Task to carry out
Look for the word "Apple" in the entries below, then copy every line that has it.

(Saved entries)
=== Begin Enclosure ===

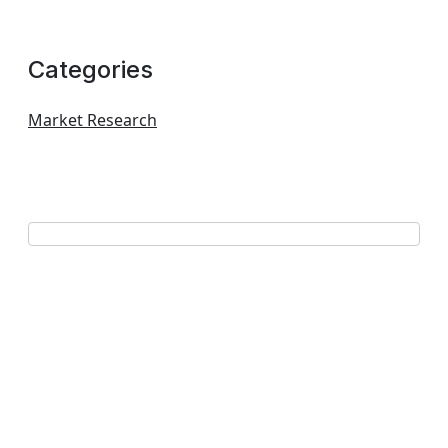
Categories
Market Research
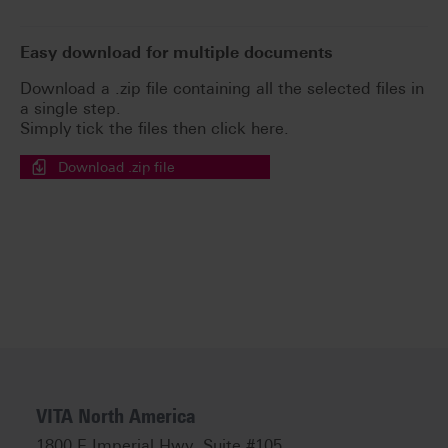
Easy download for multiple documents
Download a .zip file containing all the selected files in
a single step.
Simply tick the files then click here.
Download .zip file
VITA North America
1800 E Imperial Hwy, Suite #105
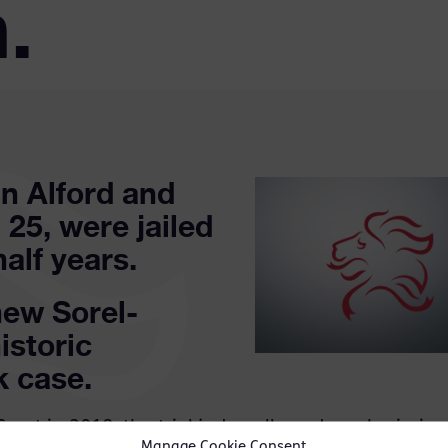
.
n Alford and
 25, were jailed
half years.
ew Sorel-
istoric
k case.
Court in 2018, the trial judge allowed a submission
Manage Cookie Consent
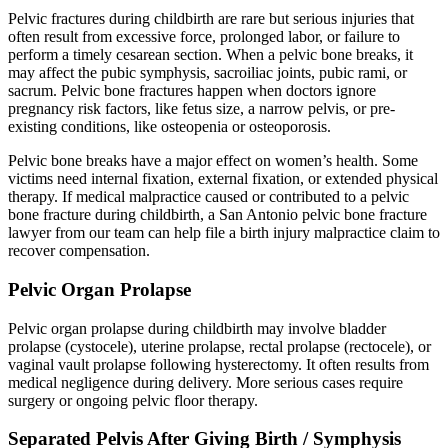
Pelvic fractures during childbirth are rare but serious injuries that
often result from excessive force, prolonged labor, or failure to
perform a timely cesarean section. When a pelvic bone breaks, it
may affect the pubic symphysis, sacroiliac joints, pubic rami, or
sacrum. Pelvic bone fractures happen when doctors ignore
pregnancy risk factors, like fetus size, a narrow pelvis, or pre-
existing conditions, like osteopenia or osteoporosis.
Pelvic bone breaks have a major effect on women’s health. Some
victims need internal fixation, external fixation, or extended physical
therapy. If medical malpractice caused or contributed to a pelvic
bone fracture during childbirth, a San Antonio pelvic bone fracture
lawyer from our team can help file a birth injury malpractice claim to
recover compensation.
Pelvic Organ Prolapse
Pelvic organ prolapse during childbirth may involve bladder
prolapse (cystocele), uterine prolapse, rectal prolapse (rectocele), or
vaginal vault prolapse following hysterectomy. It often results from
medical negligence during delivery. More serious cases require
surgery or ongoing pelvic floor therapy.
Separated Pelvis After Giving Birth / Symphysis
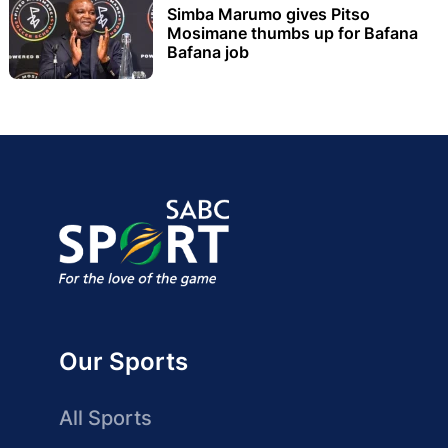
Simba Marumo gives Pitso
Mosimane thumbs up for Bafana
Bafana job
Our Sports
All Sports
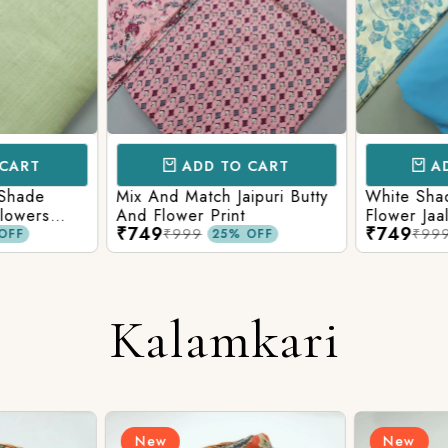
CART
ADD TO CART
AD
 Shade
Mix And Match Jaipuri Butty
White Shad
Flowers
And Flower Print
Flower Jaal
₹749
₹749
ng Solid
Matching S
₹999
₹99
OFF
25% OFF
Kalamkari
New
New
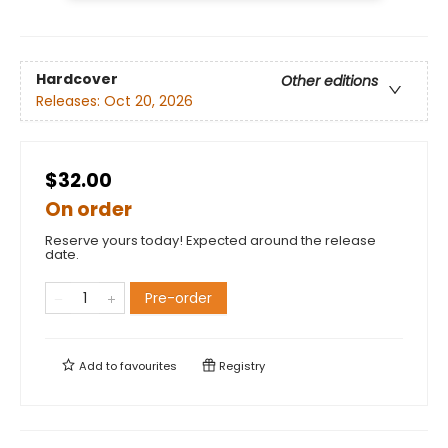
Hardcover
Other editions
Releases:
Oct 20, 2026
$32.00
On order
Reserve yours today! Expected around the release
date.
Pre-order
Add to
favourites
Registry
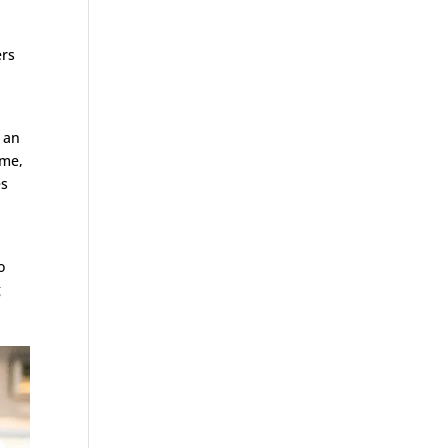
ers
 an
ome,
es
o
g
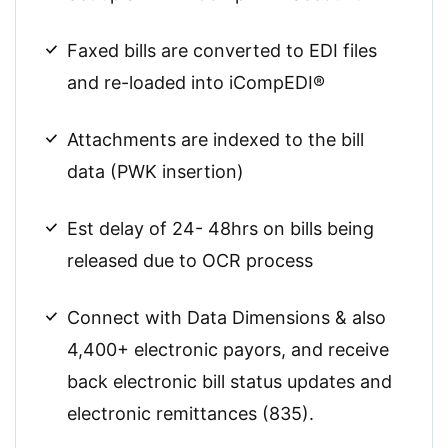
Faxed bills are converted to EDI files
and re-loaded into iCompEDI®
Attachments are indexed to the bill
data (PWK insertion)
Est delay of 24- 48hrs on bills being
released due to OCR process
Connect with Data Dimensions & also
4,400+ electronic payors, and receive
back electronic bill status updates and
electronic remittances (835).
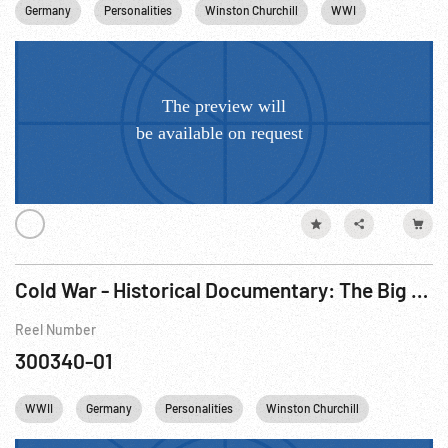
Germany
Personalities
Winston Churchill
WWI
Trench War
Cold War - Historical Documentary: The Big Picture - Changed Face Of Europe, The R1 of 3.
Reel Number
300340-01
WWII
Germany
Personalities
Winston Churchill
Cities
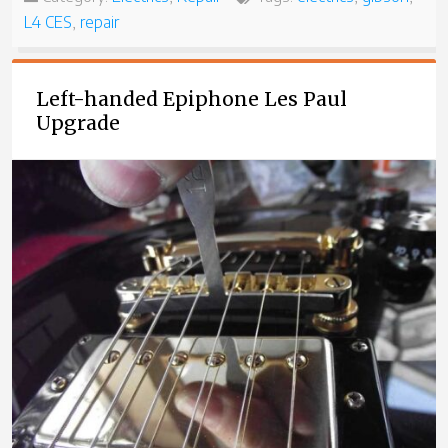
L4 CES
,
repair
Left-handed Epiphone Les Paul
Upgrade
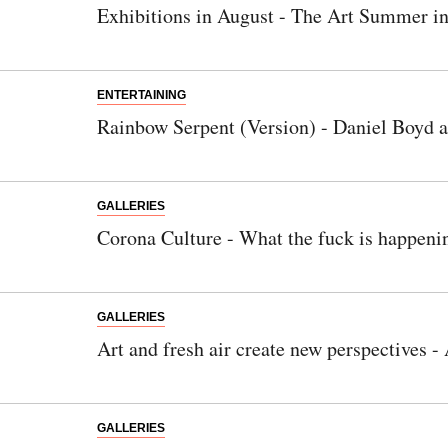
Exhibitions in August - The Art Summer in
ENTERTAINING
Rainbow Serpent (Version) - Daniel Boyd 
GALLERIES
Corona Culture - What the fuck is happeni
GALLERIES
Art and fresh air create new perspectives
GALLERIES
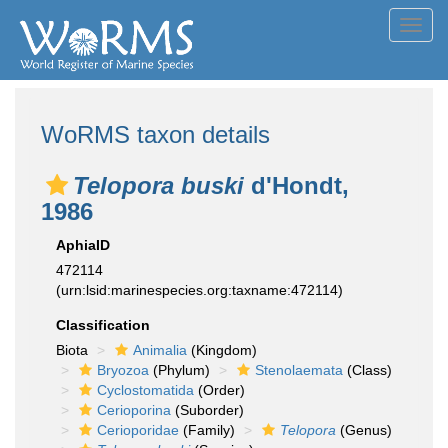
Toggl
navig
WoRMS taxon details
Telopora buski
d'Hondt,
1986
AphiaID
472114
(urn:lsid:marinespecies.org:taxname:472114)
Classification
Biota
Animalia
(Kingdom)
Bryozoa
(Phylum)
Stenolaemata
(Class)
Cyclostomatida
(Order)
Cerioporina
(Suborder)
Cerioporidae
(Family)
Telopora
(Genus)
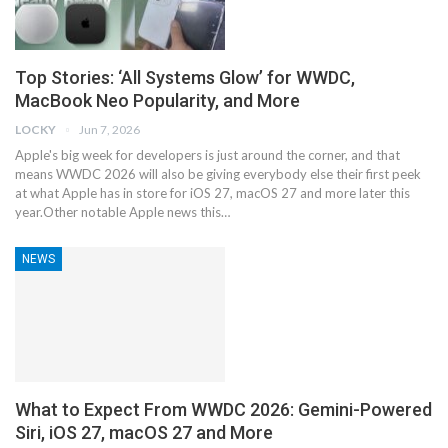
Top Stories: ‘All Systems Glow’ for WWDC,
MacBook Neo Popularity, and More
LOCKY
Jun 7, 2026
Apple's big week for developers is just around the corner, and that
means WWDC 2026 will also be giving everybody else their first peek
at what Apple has in store for iOS 27, macOS 27 and more later this
year.Other notable Apple news this…
NEWS
What to Expect From WWDC 2026: Gemini-Powered
Siri, iOS 27, macOS 27 and More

=== End Enclosure ===

Response area
Apple's big week for developers is just around the corner, and that
at what Apple has in store for iOS 27, macOS 27 and more later this
year.Other notable Apple news this…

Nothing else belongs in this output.